Infection control, clinical care pathways, virtual platforms, tele-consults have gained impetus. We are right now from survival to revival approach and PPP has gained momentum. Health insurance has risen to be a very important factor. COVID has taught us that healthcare is a society’s responsibility. Access improvement with empowered digital penetration is important. ArtificiaL Intelligence (AI) looked as something should be synergised with the physicians, it improves the overall healthcare by 15 to 20 percent.

Maj. Gen. S C Pareek, Executive Director, Bhagwaan Mahaveer Cancer Hospital & Research Centre

We are treating only cancer patients and they are immuno compromised so combating the virus was a major challenge. Each patient was sent a message that only at a time of emergency they can visit hospital.

In war management and casualties we learn from the past experience similarly we need to learn from past experience and be prepared.  The new technology will reduce the unconventional workforce. But before acquiring a technology we need to train our workforce to put it into best use, also the allocation of budget for health particularly for research is crucial. Digitalisation should start from Primary Healthcare Centres (PHC).

Dr Dilip Rangarajan, Medical Director, NU Hospital

We had to deal with immunosuppressed patients so our first step was to staff adequately to take care of our patients.

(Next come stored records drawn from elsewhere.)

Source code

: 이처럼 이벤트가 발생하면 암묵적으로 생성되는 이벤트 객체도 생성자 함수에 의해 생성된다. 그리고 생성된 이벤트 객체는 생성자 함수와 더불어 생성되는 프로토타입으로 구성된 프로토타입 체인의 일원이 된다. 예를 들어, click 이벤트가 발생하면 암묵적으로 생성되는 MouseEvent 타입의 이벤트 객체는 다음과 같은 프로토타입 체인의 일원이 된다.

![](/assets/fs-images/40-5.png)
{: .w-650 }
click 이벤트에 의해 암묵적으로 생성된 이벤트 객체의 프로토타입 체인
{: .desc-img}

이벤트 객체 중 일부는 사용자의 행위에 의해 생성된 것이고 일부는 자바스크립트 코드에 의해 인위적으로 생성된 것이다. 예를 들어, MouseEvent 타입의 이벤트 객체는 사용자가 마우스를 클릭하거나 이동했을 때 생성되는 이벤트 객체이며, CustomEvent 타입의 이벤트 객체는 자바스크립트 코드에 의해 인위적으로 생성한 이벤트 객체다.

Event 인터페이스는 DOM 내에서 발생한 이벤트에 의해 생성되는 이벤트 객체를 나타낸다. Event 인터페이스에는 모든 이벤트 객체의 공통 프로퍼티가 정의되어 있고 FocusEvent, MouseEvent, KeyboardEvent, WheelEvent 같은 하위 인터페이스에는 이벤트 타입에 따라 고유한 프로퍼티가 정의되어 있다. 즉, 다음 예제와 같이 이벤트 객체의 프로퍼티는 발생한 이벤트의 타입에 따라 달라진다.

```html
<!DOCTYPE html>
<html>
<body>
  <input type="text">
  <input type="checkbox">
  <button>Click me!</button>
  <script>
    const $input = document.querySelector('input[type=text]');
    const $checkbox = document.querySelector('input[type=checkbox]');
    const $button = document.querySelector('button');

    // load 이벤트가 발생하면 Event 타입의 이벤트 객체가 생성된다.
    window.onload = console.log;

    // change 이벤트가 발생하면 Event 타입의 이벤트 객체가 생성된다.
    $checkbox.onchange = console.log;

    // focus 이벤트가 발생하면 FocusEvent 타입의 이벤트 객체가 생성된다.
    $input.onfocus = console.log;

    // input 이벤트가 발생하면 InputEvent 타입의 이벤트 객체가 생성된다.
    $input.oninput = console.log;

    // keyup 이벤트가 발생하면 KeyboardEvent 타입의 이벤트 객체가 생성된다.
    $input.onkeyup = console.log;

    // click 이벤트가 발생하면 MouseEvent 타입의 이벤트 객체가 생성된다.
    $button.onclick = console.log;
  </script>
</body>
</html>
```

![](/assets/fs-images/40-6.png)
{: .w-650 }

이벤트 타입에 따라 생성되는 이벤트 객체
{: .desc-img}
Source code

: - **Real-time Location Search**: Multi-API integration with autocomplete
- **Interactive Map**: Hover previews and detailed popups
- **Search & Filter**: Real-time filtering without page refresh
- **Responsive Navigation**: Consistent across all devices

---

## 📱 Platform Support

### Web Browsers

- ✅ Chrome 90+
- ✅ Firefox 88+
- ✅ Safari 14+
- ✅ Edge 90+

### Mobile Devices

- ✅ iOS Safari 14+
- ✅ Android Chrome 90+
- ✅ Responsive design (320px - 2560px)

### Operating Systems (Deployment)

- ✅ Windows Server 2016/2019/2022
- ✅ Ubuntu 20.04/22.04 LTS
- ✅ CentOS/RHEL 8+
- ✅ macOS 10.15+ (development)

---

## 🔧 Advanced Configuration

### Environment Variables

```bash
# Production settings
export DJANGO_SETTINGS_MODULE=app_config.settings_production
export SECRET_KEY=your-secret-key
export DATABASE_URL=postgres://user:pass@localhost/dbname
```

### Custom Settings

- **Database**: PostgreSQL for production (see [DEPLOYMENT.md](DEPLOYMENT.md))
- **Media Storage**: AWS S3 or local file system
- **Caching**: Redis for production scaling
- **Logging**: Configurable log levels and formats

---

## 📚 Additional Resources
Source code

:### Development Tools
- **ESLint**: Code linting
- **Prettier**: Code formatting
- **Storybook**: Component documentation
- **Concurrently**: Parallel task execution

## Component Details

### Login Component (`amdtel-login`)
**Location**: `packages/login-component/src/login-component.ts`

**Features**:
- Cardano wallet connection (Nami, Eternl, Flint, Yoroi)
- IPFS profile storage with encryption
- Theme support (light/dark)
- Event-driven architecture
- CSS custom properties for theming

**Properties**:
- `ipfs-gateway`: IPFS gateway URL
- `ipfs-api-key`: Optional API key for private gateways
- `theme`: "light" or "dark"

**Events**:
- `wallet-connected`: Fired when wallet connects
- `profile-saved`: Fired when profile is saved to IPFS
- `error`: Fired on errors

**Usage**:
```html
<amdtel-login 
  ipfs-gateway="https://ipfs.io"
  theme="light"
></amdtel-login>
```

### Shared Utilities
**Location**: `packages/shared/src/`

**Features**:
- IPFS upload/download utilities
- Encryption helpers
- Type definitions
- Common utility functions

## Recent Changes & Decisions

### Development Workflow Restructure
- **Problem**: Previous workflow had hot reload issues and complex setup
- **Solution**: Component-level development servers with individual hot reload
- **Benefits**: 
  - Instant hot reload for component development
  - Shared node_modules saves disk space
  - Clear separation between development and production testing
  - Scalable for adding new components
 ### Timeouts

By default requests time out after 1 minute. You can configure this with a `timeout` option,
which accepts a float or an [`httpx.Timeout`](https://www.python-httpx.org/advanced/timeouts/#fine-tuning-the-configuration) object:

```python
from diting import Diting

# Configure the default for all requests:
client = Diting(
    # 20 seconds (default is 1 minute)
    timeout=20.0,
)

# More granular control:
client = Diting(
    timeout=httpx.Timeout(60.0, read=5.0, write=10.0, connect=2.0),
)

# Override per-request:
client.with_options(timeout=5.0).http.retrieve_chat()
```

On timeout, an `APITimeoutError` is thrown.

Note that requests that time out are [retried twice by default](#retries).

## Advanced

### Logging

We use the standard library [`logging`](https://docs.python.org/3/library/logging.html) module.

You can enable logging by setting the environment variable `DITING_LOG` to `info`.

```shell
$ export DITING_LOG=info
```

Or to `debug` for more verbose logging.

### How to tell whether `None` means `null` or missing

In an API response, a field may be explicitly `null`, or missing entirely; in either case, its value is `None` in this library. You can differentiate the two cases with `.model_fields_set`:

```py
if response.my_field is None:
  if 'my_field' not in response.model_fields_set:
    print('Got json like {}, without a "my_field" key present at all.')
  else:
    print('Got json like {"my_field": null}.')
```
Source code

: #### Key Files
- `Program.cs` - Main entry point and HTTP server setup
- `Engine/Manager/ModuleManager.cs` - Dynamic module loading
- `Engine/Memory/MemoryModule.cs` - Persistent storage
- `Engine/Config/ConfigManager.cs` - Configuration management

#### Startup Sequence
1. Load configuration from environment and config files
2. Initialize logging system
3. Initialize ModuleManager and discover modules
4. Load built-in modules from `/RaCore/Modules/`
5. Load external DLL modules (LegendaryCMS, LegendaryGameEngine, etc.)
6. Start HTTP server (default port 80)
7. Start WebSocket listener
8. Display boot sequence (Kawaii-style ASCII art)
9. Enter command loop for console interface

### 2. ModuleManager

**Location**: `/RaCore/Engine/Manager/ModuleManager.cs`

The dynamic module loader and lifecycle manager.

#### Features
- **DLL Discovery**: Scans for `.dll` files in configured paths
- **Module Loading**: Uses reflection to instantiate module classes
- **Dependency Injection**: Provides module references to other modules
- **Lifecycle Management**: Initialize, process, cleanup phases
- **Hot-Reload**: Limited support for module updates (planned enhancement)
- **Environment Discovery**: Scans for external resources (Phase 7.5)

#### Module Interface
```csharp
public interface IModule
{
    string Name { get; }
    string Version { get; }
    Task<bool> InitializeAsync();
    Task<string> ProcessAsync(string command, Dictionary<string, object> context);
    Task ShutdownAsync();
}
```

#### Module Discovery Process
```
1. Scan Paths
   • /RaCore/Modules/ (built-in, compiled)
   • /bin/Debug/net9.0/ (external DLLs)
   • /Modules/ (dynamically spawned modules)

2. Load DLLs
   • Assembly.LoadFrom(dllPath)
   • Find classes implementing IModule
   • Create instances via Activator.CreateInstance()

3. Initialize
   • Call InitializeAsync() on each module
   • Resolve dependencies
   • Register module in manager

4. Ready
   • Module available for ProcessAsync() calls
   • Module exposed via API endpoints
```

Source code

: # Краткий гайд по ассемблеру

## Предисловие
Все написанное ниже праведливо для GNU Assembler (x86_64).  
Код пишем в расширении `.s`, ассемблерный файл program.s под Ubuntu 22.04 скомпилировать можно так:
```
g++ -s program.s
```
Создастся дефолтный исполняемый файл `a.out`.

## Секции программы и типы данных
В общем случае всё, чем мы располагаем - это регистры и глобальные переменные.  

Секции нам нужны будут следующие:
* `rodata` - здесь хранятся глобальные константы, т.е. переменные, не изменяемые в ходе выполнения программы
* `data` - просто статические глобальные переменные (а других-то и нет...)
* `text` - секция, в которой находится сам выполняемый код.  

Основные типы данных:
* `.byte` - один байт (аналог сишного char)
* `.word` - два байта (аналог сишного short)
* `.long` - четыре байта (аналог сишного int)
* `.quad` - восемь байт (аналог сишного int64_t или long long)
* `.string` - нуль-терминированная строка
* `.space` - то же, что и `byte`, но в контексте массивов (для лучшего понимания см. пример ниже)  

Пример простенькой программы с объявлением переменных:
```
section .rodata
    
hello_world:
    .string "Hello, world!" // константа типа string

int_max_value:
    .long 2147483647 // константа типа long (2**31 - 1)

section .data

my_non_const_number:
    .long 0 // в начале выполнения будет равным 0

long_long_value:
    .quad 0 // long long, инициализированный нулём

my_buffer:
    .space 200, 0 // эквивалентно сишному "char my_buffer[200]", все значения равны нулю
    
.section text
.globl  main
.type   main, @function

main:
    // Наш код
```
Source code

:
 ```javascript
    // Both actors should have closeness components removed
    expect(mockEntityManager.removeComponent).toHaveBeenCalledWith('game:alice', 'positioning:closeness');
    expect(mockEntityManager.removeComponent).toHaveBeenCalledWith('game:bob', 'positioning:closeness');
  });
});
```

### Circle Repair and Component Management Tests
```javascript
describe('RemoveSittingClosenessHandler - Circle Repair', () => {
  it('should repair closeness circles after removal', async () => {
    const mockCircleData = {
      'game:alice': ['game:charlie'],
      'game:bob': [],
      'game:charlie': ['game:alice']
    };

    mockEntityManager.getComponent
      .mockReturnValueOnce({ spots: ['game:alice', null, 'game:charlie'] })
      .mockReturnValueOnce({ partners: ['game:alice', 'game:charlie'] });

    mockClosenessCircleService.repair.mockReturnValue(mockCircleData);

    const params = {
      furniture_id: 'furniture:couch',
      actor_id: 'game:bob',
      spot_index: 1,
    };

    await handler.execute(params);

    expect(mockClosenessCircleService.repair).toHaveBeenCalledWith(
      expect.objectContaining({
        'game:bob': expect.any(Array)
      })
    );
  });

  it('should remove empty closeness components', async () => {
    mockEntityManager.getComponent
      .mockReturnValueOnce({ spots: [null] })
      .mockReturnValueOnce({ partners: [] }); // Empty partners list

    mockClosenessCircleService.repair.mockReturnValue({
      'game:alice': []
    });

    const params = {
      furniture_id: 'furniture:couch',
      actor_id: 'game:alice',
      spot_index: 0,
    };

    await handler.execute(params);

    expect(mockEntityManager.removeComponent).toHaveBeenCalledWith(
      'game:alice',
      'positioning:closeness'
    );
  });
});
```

Putting down the protocols right from screening, disinfection process, how to maintain social distancing were done. Telemedicine was of great help.  We have a good backup of data and for almost eight years we have monitored the hand hygiene and stored it in the Hospital Infection Control Committee (HICC).

Dr Ashish Chauhan, Consultant, Apollo Institute of Medical Science & Research Center

This pandemic has opened up flood gates to tell us that what we are neglecting is community medicine and epidemiology. Future is all about app related approaches, telemedicine.  Right usage of the health fraternity and introduction of Indian Medical Service (IMS) will take us a long way. Innovation in vaccination development, infrastructure and insurance is much needed.

Dr D K Gupta, Chairman & MD, Felix Hospital

We are investing only 1.08 per cent of GDP it is the lowest compared to many countries. The pandemic is an eye-opener that we need to increase our healthcare spending.  Abided all the Indian Council of Medical Research (ICMR), Ministry of Health and Family Welfare (MoHFW) guidelines on treating the COVID-19 patients. We were using robotics only for operations purposes now I think it will be used for operational purposes as well right from infection control, to food delivery within the hospital.

Dr.Vijayabaskaran Sundararaju, Executive Director, Kauvery Hospital

We initiated the treatment protocol and it was evidence based and need based. Wi-Fi enabled thermometer and pulse oximeter was used to monitor asymptomatic patients. As far as data is concerned in the past five  months alone we have analysed close to 80,000 to 90,000 CT as we have 25 radiologists across the group and from this statistical analysis we can check the disease progress and recovery pattern. Data can be used in multiple ways even if it can be used to be cost-effective.